The challenge wasn’t just packaging—it was deciding what had to stay and what needed to be refined. Recipes were tightened for consistency, production had to be repeatable, and every jar needed to hold up outside of the kitchen.
The focus stayed the same: build something that works in a real pan. Not a finished product that sits on top of food, but something that integrates into how people actually cook day to day.
Why these sauces
Not generic heat. Structured flavor with kitchen utility.
Balance is what defines these sauces. Each one is built with aromatics, acidity, sweetness, and depth in proportion, so it can carry a dish instead of just adding heat or salt.

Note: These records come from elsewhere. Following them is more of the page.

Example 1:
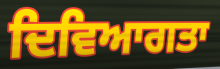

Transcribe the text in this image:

ਦਿਵਿਆਗਤਾ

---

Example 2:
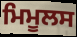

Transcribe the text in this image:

ਮਿਮੂਲਸ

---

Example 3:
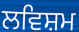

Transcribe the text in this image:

ਲਵਿਸ਼ਮ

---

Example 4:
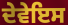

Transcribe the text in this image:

ਦੇਵੇਇਸ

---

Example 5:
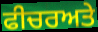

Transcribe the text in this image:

ਫੀਚਰਅਤੇ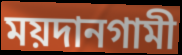
ময়দানগামী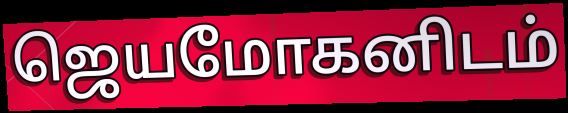
ஜெயமோகனிடம்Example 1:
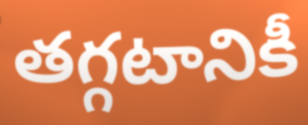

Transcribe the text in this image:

తగ్గటానికీ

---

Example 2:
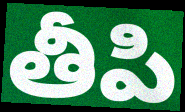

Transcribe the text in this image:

తీపి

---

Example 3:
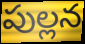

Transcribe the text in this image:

పుల్లన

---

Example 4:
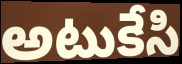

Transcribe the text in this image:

అటుకేసి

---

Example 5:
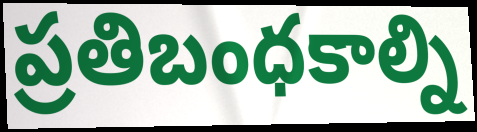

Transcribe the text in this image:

ప్రతిబంధకాల్నిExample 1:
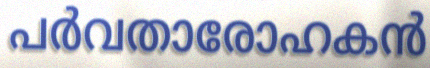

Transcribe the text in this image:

പർവതാരോഹകൻ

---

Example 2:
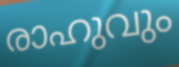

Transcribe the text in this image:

രാഹുവും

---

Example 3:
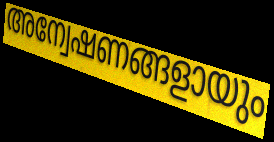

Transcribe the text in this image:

അന്വേഷണങ്ങളായും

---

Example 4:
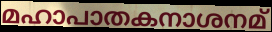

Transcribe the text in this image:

മഹാപാതകനാശനമ്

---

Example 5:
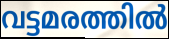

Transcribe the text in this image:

വട്ടമരത്തിൽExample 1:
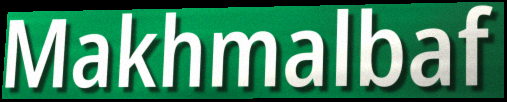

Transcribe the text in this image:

Makhmalbaf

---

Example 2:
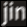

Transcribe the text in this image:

jin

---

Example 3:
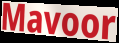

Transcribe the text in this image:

Mavoor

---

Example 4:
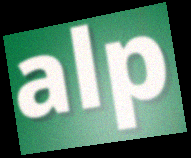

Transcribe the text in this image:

That balance is what allows the sauces to work across different applications—whether you’re finishing something quickly or building a dish from the start. The goal is to give you a base that already has structure, so you’re not starting from zero every time.
Built for range
These sauces are built to move across how people actually cook—eggs in the morning, noodles or rice at night, something quick in a pan, or something you let sit and develop. They hold up across vegetables, seafood, and grilled proteins without needing much adjustment, which makes them practical for everyday use.
Grounded in technique
Flavor comes from how ingredients are handled—how aromatics are cut, cooked, and layered—not just how much heat is added. These sauces are built with that in mind, so what you taste isn’t just spice, but depth that carries through the dish.
What we stand for
A clear pantry philosophy.
- Ingredients are chosen for how they taste and how they cook. No filler-first formulation, no shortcuts built around cost.
- Flavor is built in stages—aromatics, spice, acidity, and depth working together. Heat is controlled so it supports the dish, not dominates it.
- Made to be used regularly—eggs, noodles, vegetables, seafood, or grilled proteins. These sauces are built to fit into how people actually cook.
- The same standards used in the restaurant carry through—sourcing, balance, and consistency across every batch.